The change yesterday was praised by pot enthusiasts and investors in a budding industry that has seen pot stocks soar on the Toronto and New York stock exchanges, but sharply questioned by some health professionals and opposition politicians.
“We’re not legalising cannabis because we think it’s good for our health. We’re doing it because we know it’s not good for our children,” Prime Minister Justin Trudeau said on the eve of the reform.
“We know we need to do a better job to protect our children and to eliminate or massively reduce the profits that go to organised crime.”
The Cannabis Act, which fulfills a promise Trudeau made in the 2015 election campaign, makes Canada only the second nation after Uruguay to legalise the drug.
Its implementation will be scrutinised and dissected by Canadians ahead of the 2019 election, as well as other nations that the Prime Minister has said may follow suit if the measure proves a success.
Trudeau himself admitted in 2013 to having smoked pot five or six times in his life.
He has also said his late brother Michel was facing marijuana possession charges for a “tiny amount” of pot before his death in an avalanche in 1998, and that this influenced his decision to propose legalising cannabis.
But Trudeau’s office said he “does not plan on purchasing or consum- ing cannabis once it is legalised”.

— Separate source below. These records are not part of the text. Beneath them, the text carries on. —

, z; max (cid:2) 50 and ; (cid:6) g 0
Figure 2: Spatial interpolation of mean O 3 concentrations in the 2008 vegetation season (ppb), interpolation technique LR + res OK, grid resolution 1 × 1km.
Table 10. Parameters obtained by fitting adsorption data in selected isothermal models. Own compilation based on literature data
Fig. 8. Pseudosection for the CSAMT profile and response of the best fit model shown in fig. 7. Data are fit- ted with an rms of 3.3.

In total, Statistics Canada says 5.4 million Canadians will buy cannabis from legal dispensaries this year – about 15% of the population. Around 4.9 million already smoke.
Stores in St John’s in the Atlantic island province of Newfoundland were due to open their doors to pot enthusiasts as of 12.01am yesterday.

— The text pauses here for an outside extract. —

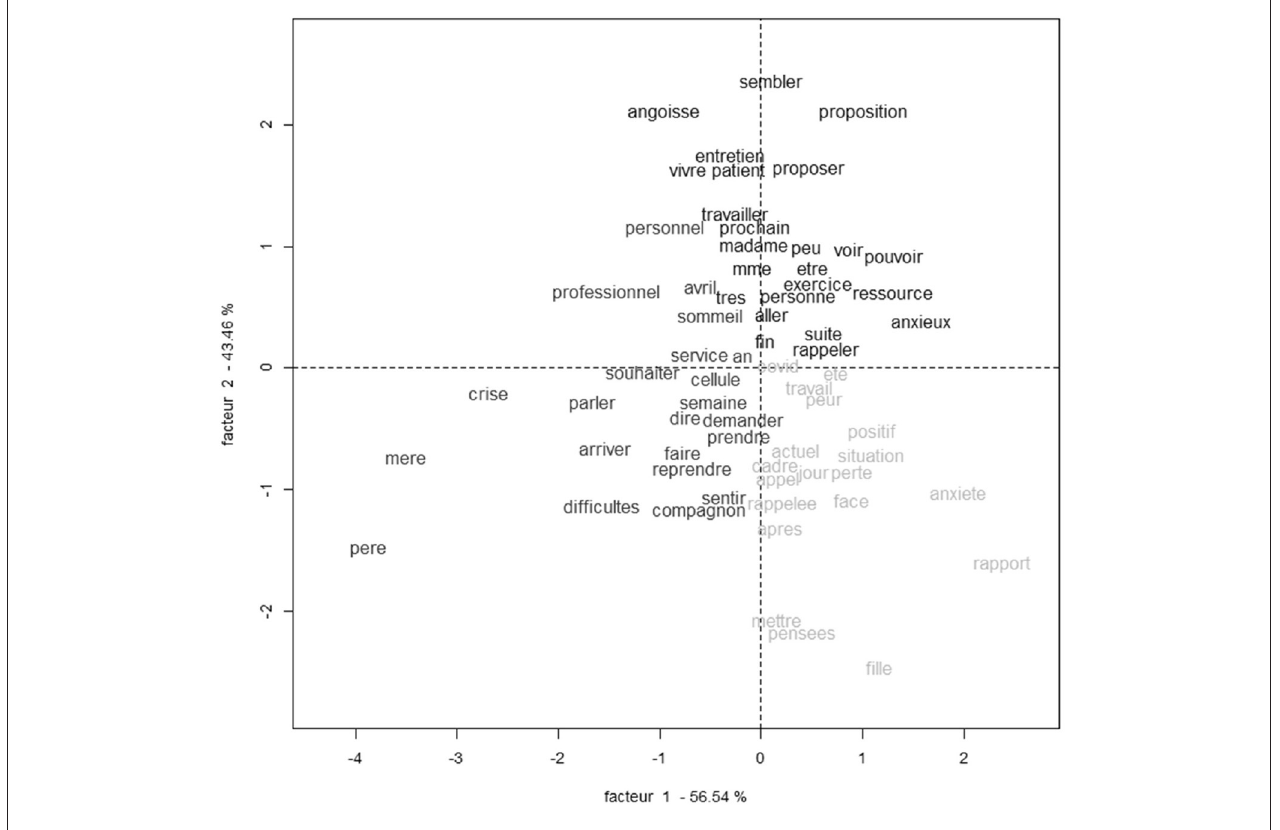
FIGURE 3 | Graphical representation of two dimensions’ correspondence factor analysis based on class of age and forms of each class of age with the highest relative frequency in this class.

“I’m going to have a lot more variety than the black market dealers, so you have a lot more choice at our store. The prices are very comparable,” Thomas Clarke, owner of THC Distribution store, told public broadcaster CBC.
Under the new regulations, Canadians aged at least 18 or 19 (soon to be 21 in Quebec) will be allowed to buy up to 30g of cannabis and grow up to four plants at home.
A patchwork of private and public cannabis retail stores and online sales have been set up across the 13 provinces and territories, ramping up to 300 storefronts by year’s end, the government predicts.
Public health officials contend that smoking cannabis is as harm- ful as tobacco, but welcome what they call the opportunity that legalisation affords for open dialogue.
Some doctors remain wary. Diane Kelsall, editor-in-chief of the Canadian Medical Association Journal, called legalisation “a national, uncontrolled experiment in which the profits of cannabis producers and tax revenues are squarely pitched against the health of Canadians”.
Police, meanwhile, are scrambling to prepare for a predicted uptick in drug-impaired driving.